Liestaler Künstler mit neuen SongsVon Trauer, Flucht und dem Glück, Vater zu werden
Flavian Graber hat sich neu erfunden. Seine Songs berühren. Vom Indie-Pop ist er umgestiegen auf den Sound, der aus dem Moment entsteht.

Seit Freitag kann man Flavian Grabers neuestes Werk hören. Wobei - so neu ist «Grosses Kino» aus der Feder des Liestaler Singer-Songwriters gar nicht. «Ich schrieb den Song, als wir erfuhren, dass wir mit dem dritten Kind schwanger sind», erzählt er. Eine Hommage an die Tochter noch vor ihrer Geburt. Sie ist inzwischen zwei Jahre alt, der Song aber erstmals zu hören.
Lange war der 38-jährige Flavian Graber Kopf der 2010 gegründeten Indie-Pop-Band «We Invented Paris», die auch als Künstlerkollektiv gesehen werden kann. Schrieb er damals Songs in englischer Sprache, verwendet er nun seinen Dialekt und Hochdeutsch für seine Texte. Ein Projekt, das während der Pandemie reifte, als Graber herauszufinden versuchte, wohin er künstlerisch wollte.
«Ich merkte, es geht unglaublich nahe»
«Ich begann aus Spass in meinem Dialekt zu schreiben, vor allem um zu sehen, ob ich das hinbekomme, ohne dass es mir peinlich ist», so Flavian Graber, «dann bekam ich grosse Freude daran, denn ich merkte, es geht unglaublich nahe.» Hochdeutsch sei zwar etwas weiter weg, aber dennoch nah. Mit «We Invented Paris» tourte er oft durch Deutschland; in Mannheim studierte er Musik.
Graber sagt, soziale Gerechtigkeit, Gesellschaftsfragen seien immer schon Themen in seinen Songtexten gewesen. Wie mit Schwachen umgegangen werde, mit Menschen am Rand der Gesellschaft. «Heute finde ich enorm spannend, wie Schönheit und Leid aufeinandertreffen, so, wie es das Leben halt mit sich bringt», erklärt er.
Nicht nur das Rosige, auch das Schwierige, das Herausfordernde zähle zu den Fragen, die uns alle beschäftigten. In seinen zwei bisher veröffentlichten neuen Songs geht es um Trauer (Still Si) und Flucht (Feierabend im Paradies). Entstehen sollen fürs Erste drei Songs in Dialekt und drei in Hochdeutsch. Auch Songs, die es in beiden Sprachen gibt.
Was ein Song auslöst
Schreibe er seine Songs, beginne er manchmal mit dem Text, manchmal mit der Gitarre oder dem Klavier. Die Stimmung, die ein Song erzeuge, sei «enorm wichtig». Denn grundsätzlich sollte man einen Song auch ohne den Text verstehen: «Aufgrund dessen, was er in einem auslöst.»
Je nach Bedarf holt sich Flavian Graber ein paar alte Bekannte ins Studio: Schlagzeuger Konstantin König, Gitarrist und Bassist Yannik Sandhofer, Fabian Willmann am Saxophon oder an der Bassklarinette sowie Tastentechniker Nico Schnepf. Im Gegensatz zur Musik von «We Invented Paris» würden die neuen Songs viel weniger produziert, sondern entstünden stark aus dem Moment heraus.
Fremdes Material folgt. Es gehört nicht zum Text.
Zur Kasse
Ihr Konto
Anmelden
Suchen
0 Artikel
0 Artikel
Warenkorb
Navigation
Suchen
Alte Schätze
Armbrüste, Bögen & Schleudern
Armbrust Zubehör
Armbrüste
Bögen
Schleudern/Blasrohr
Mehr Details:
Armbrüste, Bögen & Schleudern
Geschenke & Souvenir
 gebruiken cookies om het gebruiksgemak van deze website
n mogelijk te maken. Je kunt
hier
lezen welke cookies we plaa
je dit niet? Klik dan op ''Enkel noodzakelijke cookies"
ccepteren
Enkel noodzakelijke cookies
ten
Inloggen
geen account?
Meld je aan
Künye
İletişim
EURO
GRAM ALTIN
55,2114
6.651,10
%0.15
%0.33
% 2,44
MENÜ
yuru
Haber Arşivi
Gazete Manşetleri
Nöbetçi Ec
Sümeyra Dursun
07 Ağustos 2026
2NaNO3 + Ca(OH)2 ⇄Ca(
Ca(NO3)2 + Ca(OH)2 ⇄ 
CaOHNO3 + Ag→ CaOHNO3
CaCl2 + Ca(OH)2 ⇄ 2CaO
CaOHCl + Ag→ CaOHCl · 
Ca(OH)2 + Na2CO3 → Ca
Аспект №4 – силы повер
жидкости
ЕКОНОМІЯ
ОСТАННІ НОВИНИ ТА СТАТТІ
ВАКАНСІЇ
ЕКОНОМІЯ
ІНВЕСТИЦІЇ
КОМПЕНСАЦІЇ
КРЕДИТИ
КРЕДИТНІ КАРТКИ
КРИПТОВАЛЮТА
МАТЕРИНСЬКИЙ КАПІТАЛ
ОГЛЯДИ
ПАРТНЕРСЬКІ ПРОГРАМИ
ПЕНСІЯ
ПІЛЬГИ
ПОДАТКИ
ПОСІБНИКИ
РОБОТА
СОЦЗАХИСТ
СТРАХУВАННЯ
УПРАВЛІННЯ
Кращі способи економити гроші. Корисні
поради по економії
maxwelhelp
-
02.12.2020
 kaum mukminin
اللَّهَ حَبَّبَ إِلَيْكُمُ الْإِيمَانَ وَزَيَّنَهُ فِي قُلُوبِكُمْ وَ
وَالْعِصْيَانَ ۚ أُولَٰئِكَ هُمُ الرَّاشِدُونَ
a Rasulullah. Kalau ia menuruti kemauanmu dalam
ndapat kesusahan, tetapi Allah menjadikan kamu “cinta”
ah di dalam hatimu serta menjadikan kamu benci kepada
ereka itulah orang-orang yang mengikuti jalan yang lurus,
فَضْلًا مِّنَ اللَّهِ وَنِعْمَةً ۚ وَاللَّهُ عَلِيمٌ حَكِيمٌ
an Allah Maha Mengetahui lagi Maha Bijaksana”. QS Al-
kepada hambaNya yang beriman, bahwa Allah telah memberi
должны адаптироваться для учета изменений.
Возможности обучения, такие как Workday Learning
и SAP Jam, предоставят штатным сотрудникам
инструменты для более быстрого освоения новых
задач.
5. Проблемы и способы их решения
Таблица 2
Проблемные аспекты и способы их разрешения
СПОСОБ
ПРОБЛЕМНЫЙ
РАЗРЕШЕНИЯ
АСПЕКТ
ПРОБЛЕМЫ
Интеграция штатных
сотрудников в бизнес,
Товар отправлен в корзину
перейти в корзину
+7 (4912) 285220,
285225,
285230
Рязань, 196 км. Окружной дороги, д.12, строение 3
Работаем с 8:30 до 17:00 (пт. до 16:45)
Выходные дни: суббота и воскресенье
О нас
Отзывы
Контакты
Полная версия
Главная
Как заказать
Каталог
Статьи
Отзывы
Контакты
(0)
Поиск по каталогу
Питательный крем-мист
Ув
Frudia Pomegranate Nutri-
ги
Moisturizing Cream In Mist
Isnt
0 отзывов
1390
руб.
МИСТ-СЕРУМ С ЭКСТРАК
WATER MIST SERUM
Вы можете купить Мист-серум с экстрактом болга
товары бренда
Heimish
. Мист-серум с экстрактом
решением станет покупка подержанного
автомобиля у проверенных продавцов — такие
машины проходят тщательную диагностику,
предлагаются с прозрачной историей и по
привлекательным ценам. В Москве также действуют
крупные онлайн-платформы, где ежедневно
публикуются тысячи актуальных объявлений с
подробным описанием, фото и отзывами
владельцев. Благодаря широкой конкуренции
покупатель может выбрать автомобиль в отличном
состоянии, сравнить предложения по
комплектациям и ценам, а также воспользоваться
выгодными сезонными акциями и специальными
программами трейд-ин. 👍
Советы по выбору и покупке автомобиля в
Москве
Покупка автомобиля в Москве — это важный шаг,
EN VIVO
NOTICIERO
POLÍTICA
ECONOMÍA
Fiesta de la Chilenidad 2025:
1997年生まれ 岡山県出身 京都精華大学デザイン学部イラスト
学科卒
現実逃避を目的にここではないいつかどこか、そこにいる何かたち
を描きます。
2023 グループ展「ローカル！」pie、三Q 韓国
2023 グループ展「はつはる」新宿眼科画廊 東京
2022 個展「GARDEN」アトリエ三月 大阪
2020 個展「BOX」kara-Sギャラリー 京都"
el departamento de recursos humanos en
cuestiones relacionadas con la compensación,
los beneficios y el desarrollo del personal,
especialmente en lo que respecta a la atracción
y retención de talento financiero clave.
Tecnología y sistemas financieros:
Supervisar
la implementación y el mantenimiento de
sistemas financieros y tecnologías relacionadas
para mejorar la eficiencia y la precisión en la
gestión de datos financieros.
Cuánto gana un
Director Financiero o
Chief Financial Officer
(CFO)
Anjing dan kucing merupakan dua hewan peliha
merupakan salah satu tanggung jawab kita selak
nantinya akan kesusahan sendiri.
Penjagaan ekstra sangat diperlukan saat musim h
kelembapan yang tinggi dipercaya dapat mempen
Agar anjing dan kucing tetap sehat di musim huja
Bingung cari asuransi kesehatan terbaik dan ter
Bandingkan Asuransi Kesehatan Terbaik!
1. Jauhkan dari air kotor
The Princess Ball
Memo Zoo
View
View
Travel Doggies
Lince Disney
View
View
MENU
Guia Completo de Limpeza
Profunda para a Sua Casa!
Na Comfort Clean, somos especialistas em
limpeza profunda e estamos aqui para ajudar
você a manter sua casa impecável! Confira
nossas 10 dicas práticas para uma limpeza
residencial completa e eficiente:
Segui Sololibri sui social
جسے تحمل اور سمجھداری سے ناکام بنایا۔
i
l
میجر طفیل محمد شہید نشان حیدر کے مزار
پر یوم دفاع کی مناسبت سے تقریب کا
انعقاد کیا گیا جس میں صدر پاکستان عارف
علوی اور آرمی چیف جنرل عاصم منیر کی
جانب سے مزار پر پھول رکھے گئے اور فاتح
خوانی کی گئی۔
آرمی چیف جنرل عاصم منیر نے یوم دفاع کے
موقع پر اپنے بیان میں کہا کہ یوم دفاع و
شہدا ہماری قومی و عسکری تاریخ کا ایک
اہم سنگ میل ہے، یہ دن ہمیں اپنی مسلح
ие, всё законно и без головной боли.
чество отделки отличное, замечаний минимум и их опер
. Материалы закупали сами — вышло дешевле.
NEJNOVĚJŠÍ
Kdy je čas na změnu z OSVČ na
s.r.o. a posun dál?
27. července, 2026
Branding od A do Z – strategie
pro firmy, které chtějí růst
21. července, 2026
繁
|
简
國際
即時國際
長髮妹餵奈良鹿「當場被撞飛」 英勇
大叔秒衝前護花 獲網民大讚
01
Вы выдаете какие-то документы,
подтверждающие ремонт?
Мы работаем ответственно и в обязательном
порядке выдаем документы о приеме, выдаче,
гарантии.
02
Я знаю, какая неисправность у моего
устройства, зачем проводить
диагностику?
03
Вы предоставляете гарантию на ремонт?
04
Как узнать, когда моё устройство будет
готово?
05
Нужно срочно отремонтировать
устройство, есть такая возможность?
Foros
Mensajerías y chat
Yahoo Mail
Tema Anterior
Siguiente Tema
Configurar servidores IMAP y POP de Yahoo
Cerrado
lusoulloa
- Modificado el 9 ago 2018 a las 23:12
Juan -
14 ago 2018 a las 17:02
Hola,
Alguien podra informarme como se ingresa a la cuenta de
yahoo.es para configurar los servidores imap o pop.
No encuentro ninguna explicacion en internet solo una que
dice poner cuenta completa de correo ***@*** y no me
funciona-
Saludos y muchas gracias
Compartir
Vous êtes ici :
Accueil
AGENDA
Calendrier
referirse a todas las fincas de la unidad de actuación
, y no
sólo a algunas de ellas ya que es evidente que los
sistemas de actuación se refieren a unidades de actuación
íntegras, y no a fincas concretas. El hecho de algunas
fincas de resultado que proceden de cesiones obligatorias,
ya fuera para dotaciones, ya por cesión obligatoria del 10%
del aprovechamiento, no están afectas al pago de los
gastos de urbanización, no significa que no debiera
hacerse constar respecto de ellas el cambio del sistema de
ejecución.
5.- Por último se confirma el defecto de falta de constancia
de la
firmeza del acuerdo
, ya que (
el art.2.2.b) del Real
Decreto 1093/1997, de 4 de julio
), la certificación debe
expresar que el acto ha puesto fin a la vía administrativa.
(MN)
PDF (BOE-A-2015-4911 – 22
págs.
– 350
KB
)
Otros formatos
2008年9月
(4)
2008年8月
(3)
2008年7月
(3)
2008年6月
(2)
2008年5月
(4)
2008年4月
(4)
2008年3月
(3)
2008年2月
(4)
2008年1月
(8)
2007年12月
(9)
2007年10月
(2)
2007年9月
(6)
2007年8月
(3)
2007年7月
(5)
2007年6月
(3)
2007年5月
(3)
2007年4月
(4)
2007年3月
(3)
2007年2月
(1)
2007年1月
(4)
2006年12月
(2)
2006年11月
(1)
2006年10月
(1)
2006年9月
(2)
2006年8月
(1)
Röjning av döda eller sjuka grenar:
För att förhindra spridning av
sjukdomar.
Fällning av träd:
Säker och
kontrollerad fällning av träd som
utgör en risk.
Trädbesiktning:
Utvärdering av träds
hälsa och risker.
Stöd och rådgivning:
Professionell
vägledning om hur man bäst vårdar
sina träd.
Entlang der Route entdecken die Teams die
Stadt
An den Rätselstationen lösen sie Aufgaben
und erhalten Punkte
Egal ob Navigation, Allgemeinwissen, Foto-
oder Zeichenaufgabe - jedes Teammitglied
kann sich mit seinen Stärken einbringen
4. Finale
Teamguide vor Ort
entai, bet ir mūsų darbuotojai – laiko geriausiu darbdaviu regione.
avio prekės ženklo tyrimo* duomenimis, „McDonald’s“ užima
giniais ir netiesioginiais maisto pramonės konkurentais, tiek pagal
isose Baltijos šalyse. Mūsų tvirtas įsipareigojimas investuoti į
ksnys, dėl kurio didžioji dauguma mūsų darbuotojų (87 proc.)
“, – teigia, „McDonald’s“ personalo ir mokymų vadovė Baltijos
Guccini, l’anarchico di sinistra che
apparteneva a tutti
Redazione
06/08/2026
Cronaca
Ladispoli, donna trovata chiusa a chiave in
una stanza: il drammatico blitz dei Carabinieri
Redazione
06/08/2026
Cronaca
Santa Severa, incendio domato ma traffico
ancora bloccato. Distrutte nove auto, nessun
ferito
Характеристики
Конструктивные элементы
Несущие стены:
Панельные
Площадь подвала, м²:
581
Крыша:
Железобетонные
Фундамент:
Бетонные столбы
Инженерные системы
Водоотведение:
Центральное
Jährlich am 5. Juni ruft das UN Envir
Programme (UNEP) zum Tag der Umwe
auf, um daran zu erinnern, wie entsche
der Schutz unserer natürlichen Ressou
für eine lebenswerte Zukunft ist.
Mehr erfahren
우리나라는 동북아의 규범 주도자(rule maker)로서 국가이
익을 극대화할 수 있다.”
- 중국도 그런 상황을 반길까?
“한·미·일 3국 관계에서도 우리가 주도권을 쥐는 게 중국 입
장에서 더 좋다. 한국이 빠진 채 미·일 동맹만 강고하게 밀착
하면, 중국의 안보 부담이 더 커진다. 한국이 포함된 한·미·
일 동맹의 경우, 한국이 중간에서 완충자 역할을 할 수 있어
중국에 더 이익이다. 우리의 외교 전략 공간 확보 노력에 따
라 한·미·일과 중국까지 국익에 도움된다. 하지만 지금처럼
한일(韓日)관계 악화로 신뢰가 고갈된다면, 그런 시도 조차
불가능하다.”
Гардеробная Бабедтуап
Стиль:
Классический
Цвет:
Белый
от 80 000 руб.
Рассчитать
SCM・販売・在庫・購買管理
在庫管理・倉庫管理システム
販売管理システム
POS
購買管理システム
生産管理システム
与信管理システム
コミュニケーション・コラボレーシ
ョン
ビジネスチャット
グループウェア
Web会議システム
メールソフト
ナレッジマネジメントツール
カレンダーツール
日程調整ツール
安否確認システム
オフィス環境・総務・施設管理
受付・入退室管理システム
«Die Frische, wenn ein neuer Song zum ersten Mal gemeinsam gespielt wird, kombiniert mit der Spannung, dass jeder Ton final sein kann, führte zu einer einmaligen Intensität im Raum», sagt Graber. Aufgenommen wurde in einem Analog-Tonstudio auf Schloss Rhörsdorf bei Dresden mit alten Mikrofonen aus der DDR. «Das sorgte für den authentischen Vintage-Sound», fügt Graber an.
Es wird wieder gewandert
Live kann man Flavian Graber nun wieder auf seinen Wanderkonzerten hören. Eine Idee, die ebenfalls in der Pandemie entstand. Graber nimmt rund 30 Personen mit. Beispielsweise zum Sonnenaufgang beim Aussichtsturm Liestal, zum Sonnenuntergang bei der Ruine Dorneck oder zur Weindegustation nach Aesch.